● PASSAGE PROVIDED
________
Hardware Debug Support & LinuxLink PodCast

The TimeSys Embedded Linux Podcast (also called LinuxLink Radio) is a nice listen about embedded computing using Linux. Sometimes they are a bit too open-source centric, though, and ignore very good tools that live in the classic commercial world. One such example is the recent episode 20 on debugging tools, where they totally ignore modern high-powered hardware-based debugging.


They do talk about the use of JTAG for debugging and the old ICE systems, but miss the modern trend towards much more powerful on-chip debug hardware. Especially interesting today is the use of three technologies:

  • Better on-chip supports like ARM’s Embedded Trace Macrocell, and the recent quite advanced CoreSight system gives much better insight into the system execution thanks to specialized buses and buffers for debug info.
  • On-chip debug logic that makes it possible for the processors and logic on a chip to break on complex conditions and across different processor cores without involving the host debugger in the decision loop.
  • Huge trace buffers that can take out several seconds worth of execution traces, and smart tools that take advantage of the data offline to do performance analysis and debugging and reverse debugging.
________
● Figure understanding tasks
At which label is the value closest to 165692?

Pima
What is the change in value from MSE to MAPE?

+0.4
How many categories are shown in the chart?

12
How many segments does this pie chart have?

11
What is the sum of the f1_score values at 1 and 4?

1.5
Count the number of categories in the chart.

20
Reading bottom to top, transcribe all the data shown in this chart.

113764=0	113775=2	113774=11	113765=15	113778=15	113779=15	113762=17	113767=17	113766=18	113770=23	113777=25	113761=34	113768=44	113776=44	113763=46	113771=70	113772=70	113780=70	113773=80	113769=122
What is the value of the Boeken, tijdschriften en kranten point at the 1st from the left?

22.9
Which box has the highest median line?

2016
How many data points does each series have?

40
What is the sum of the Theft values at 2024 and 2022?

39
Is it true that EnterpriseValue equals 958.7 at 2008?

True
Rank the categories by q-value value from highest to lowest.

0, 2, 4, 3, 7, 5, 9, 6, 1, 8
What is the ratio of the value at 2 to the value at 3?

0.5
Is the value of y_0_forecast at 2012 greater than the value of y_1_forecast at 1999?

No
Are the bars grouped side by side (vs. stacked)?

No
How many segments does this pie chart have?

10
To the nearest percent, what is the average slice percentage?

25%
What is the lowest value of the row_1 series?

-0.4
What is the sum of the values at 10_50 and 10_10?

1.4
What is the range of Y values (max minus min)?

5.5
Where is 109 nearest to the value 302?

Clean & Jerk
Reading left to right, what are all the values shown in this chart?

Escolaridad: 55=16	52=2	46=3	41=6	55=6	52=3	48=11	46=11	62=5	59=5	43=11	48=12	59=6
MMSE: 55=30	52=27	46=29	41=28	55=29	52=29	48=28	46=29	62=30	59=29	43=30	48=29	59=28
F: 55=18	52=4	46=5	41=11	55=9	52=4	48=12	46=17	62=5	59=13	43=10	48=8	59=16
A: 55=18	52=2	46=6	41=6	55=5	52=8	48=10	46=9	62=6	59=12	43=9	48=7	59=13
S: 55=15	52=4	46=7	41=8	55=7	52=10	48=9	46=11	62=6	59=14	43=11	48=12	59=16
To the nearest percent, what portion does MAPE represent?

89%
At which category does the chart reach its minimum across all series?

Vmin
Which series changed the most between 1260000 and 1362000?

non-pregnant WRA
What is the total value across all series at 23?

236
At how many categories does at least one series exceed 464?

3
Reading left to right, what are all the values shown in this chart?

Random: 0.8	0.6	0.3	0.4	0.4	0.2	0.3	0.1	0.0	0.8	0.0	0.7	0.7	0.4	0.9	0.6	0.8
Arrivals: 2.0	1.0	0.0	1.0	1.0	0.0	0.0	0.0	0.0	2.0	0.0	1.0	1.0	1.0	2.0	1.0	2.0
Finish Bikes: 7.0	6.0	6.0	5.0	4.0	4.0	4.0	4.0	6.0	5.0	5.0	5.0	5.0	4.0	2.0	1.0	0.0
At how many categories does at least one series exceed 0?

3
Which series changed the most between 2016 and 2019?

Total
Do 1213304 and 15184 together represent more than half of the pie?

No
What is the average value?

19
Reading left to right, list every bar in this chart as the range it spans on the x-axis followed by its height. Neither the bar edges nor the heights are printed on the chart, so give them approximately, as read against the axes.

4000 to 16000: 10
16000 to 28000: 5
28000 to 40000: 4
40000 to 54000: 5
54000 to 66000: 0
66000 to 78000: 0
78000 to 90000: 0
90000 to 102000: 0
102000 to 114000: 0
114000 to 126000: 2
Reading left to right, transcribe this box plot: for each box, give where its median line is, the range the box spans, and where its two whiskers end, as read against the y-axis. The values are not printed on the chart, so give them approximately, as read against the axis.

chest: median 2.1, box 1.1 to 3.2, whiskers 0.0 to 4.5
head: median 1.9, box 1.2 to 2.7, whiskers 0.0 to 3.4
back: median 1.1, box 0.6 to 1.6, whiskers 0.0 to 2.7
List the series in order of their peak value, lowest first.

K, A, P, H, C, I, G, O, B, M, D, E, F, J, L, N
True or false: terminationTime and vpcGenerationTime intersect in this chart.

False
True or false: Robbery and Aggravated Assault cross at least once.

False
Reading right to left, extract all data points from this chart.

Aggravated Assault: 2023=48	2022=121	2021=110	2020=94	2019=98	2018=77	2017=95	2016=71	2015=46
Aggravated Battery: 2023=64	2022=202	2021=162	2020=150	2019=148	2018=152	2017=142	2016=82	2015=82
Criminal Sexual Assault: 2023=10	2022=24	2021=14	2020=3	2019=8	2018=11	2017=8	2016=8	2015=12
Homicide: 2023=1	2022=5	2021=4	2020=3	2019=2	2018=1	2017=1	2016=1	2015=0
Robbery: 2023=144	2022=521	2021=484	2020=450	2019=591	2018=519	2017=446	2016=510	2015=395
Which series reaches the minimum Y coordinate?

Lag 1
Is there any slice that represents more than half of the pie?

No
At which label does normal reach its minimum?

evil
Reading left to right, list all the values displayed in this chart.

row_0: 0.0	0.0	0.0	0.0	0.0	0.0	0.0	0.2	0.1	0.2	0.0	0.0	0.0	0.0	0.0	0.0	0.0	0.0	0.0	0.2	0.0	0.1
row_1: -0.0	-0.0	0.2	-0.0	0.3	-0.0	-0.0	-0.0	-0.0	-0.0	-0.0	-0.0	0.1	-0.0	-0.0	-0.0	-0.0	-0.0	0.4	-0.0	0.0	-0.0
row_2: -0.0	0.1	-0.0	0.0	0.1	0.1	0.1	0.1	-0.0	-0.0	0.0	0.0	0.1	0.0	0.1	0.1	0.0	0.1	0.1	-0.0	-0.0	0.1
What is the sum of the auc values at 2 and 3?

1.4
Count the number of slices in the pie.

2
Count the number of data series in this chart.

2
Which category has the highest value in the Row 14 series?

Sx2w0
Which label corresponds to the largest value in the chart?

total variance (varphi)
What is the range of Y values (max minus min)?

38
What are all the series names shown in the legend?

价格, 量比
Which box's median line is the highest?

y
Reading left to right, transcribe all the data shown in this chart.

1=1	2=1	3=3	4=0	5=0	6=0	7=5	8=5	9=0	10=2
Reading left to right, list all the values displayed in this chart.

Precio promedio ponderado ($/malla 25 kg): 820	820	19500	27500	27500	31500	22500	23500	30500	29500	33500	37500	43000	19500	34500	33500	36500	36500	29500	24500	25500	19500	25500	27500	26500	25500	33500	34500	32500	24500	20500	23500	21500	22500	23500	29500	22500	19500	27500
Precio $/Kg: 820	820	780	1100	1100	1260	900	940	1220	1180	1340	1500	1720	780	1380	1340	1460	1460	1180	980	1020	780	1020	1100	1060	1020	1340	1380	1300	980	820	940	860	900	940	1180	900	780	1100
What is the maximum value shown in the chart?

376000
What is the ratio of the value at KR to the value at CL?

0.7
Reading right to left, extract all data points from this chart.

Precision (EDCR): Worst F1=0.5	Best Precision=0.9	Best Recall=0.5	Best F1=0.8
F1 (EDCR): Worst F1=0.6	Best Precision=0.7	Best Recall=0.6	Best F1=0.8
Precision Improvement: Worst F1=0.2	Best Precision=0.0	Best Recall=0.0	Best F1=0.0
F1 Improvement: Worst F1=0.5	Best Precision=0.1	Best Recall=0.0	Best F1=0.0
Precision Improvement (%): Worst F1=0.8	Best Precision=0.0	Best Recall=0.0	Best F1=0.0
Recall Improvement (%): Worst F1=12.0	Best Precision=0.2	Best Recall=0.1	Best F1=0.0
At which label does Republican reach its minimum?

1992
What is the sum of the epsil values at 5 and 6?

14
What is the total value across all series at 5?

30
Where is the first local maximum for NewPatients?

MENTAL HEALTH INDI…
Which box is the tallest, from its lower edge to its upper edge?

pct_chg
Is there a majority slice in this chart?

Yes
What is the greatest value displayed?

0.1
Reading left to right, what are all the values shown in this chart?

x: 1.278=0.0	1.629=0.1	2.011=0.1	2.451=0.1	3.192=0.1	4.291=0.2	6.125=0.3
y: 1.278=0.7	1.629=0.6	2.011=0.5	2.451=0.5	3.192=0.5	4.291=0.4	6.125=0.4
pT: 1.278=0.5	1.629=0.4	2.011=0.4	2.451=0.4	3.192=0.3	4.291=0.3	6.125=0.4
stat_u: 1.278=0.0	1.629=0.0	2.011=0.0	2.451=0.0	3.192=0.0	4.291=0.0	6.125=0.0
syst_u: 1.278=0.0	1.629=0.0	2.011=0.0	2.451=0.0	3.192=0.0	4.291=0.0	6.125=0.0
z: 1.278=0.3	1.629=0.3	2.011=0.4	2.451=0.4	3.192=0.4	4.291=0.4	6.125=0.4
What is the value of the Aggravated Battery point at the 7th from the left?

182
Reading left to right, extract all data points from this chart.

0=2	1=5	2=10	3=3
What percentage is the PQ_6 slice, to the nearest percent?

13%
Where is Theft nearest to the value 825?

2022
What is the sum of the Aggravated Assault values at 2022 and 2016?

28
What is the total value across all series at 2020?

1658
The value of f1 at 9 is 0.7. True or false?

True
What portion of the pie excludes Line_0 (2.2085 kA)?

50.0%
________
● PROBLEM 1
Transcribe everything from "Hardware Debug Support" down to "high-powered hardware-based debugging." in the post on hardware debug support.
● PROBLEM 2
Render this sentence from the post on hardware debug support in Spanish: "The TimeSys Embedded Linux Podcast (also called LinuxLink Radio) is a nice listen about embedded computing using Linux."

● EXPECTED OUTPUT 1
Hardware Debug Support & LinuxLink PodCast

The TimeSys Embedded Linux Podcast (also called LinuxLink Radio) is a nice listen about embedded computing using Linux. Sometimes they are a bit too open-source centric, though, and ignore very good tools that live in the classic commercial world. One such example is the recent episode 20 on debugging tools, where they totally ignore modern high-powered hardware-based debugging.

● EXPECTED OUTPUT 2
El TimeSys Embedded Linux Podcast (también llamado LinuxLink Radio) es un programa agradable de escuchar sobre computación embebida con Linux.